## Action item
If a line of the data contains the word "Comptroller", it is counted; report how many such lines there are and nothing else.
........
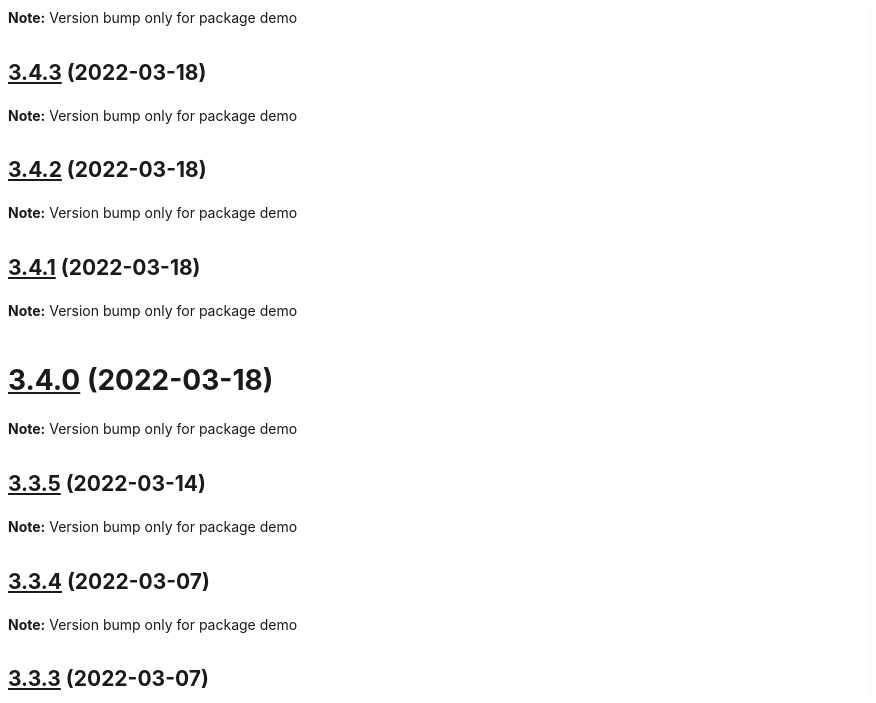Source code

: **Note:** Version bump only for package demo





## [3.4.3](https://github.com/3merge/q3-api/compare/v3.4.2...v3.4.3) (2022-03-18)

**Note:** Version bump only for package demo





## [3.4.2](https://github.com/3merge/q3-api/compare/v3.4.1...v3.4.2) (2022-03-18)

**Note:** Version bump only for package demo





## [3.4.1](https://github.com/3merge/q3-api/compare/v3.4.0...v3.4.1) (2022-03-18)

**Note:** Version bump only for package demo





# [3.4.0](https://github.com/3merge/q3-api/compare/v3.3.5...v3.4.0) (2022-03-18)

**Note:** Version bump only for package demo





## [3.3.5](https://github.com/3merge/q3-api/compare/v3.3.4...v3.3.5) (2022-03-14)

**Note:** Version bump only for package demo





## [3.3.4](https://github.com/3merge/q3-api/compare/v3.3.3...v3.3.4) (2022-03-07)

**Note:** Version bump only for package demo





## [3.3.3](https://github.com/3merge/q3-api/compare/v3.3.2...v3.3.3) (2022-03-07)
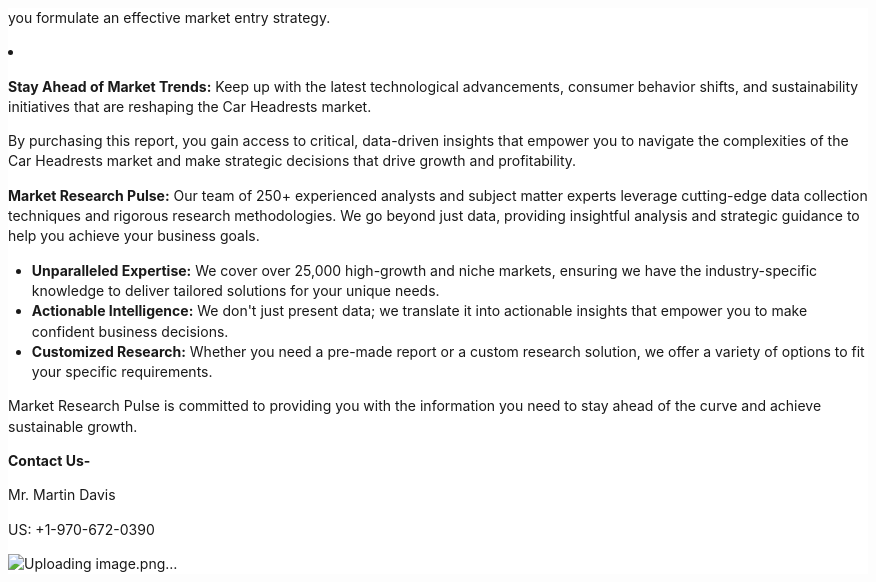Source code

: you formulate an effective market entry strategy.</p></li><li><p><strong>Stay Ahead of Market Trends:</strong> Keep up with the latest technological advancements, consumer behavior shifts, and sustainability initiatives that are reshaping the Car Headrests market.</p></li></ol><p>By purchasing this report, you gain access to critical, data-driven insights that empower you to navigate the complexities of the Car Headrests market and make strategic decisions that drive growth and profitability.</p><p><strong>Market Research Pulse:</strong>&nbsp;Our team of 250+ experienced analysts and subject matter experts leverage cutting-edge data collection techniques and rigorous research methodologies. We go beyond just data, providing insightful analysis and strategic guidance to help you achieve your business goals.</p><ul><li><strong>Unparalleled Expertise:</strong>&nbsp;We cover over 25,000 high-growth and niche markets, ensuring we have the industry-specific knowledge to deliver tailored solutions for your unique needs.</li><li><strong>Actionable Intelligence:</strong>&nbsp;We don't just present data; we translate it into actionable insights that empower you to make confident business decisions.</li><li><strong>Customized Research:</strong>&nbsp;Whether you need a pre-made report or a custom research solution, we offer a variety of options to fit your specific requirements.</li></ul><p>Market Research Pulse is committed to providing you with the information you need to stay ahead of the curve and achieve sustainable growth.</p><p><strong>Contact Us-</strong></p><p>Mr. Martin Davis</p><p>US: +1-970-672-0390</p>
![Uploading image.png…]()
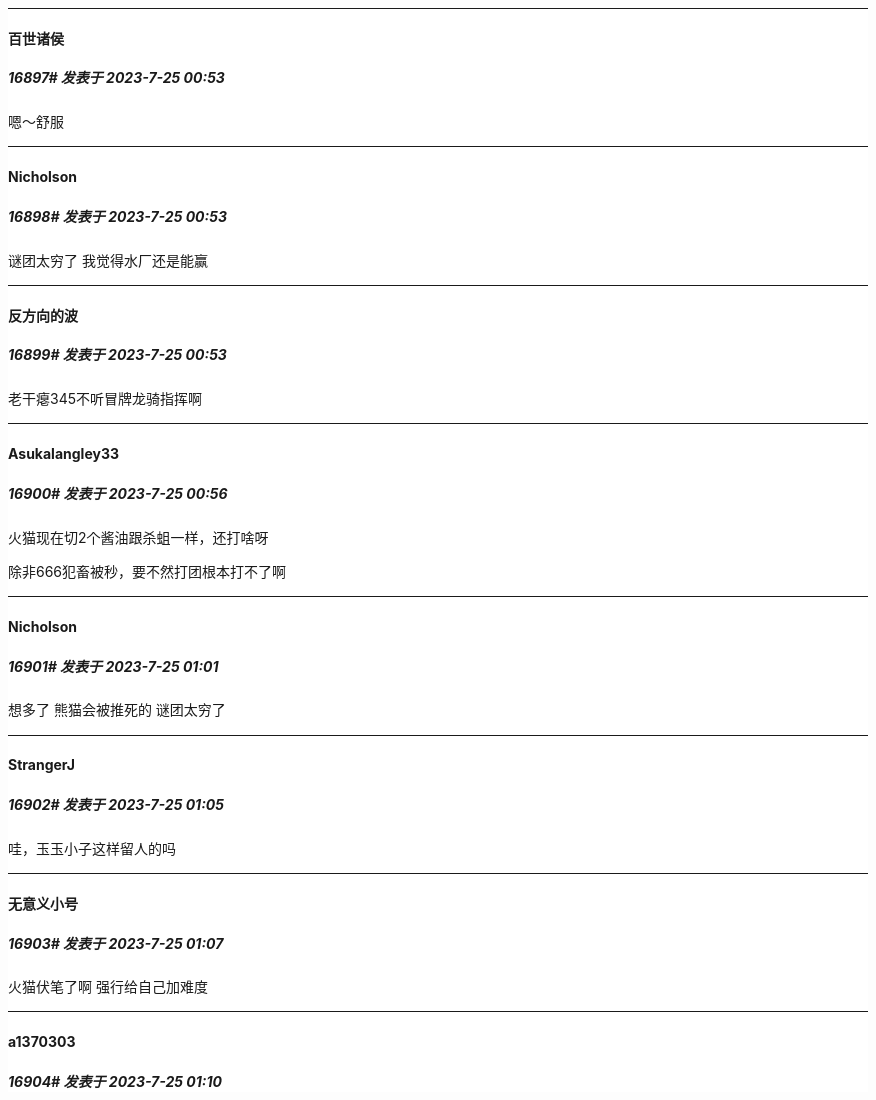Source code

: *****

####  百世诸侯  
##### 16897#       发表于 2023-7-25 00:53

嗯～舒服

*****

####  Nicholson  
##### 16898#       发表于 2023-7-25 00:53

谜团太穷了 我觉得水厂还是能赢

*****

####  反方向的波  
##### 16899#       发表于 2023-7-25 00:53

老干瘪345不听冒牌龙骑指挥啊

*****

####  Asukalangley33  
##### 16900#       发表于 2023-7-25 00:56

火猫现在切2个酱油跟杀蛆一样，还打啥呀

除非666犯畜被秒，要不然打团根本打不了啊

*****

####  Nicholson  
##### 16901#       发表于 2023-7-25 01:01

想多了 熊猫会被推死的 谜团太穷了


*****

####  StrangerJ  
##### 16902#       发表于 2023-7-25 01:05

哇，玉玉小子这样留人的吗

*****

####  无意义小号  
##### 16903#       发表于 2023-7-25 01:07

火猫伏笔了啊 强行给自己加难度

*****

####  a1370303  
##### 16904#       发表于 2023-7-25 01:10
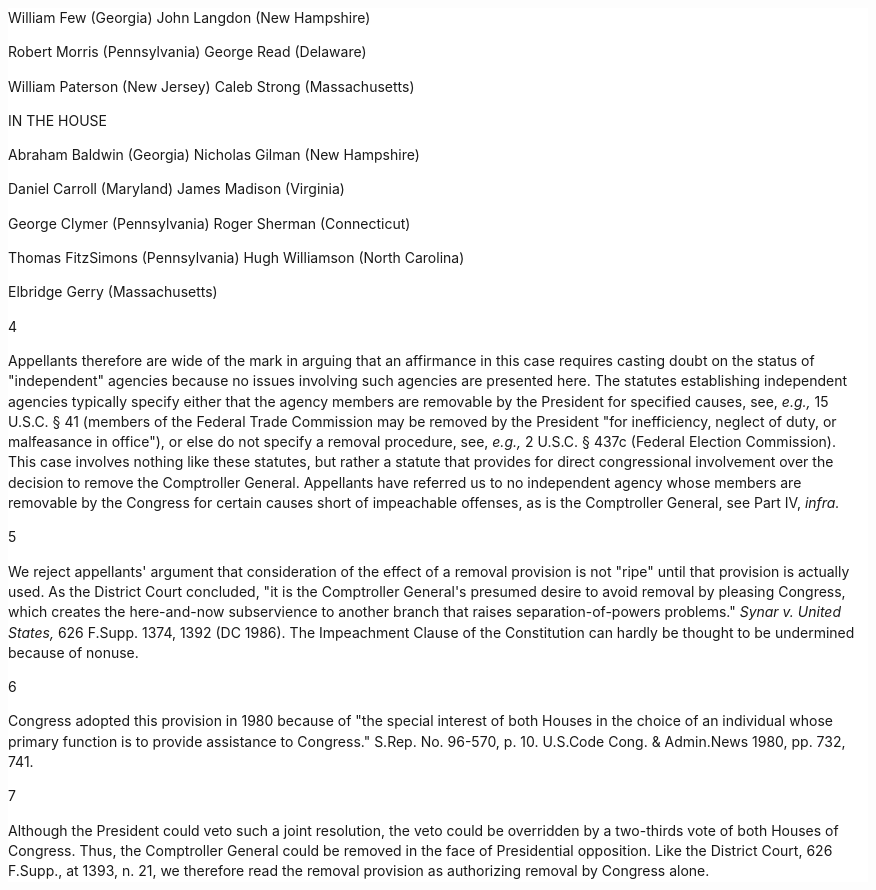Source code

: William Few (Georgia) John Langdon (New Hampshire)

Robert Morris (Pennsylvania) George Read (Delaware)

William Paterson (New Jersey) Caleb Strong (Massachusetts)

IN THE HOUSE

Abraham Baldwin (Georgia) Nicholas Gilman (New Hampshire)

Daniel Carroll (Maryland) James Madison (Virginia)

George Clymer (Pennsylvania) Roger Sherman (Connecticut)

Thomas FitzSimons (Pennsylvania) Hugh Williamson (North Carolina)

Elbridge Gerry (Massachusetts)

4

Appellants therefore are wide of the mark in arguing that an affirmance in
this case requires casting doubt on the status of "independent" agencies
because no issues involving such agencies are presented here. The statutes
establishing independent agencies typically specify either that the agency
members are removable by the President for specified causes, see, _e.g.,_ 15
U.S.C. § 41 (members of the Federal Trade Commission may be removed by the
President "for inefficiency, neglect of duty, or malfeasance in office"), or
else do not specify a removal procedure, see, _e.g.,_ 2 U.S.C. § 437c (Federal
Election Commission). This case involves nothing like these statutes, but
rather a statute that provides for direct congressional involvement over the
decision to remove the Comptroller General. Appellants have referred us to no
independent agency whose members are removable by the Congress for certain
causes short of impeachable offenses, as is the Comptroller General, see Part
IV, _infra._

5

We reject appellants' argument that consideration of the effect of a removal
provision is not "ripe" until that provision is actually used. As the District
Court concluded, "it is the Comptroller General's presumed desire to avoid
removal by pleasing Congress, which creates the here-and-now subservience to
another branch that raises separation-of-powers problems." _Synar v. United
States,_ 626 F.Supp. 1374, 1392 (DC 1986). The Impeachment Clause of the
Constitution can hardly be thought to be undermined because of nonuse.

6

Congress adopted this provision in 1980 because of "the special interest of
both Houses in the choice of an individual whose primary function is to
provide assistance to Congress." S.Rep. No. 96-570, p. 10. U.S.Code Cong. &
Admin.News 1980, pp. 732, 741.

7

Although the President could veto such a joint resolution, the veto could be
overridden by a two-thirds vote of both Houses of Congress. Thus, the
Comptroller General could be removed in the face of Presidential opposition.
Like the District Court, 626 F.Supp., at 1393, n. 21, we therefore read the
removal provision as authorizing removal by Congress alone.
........
## Your response
4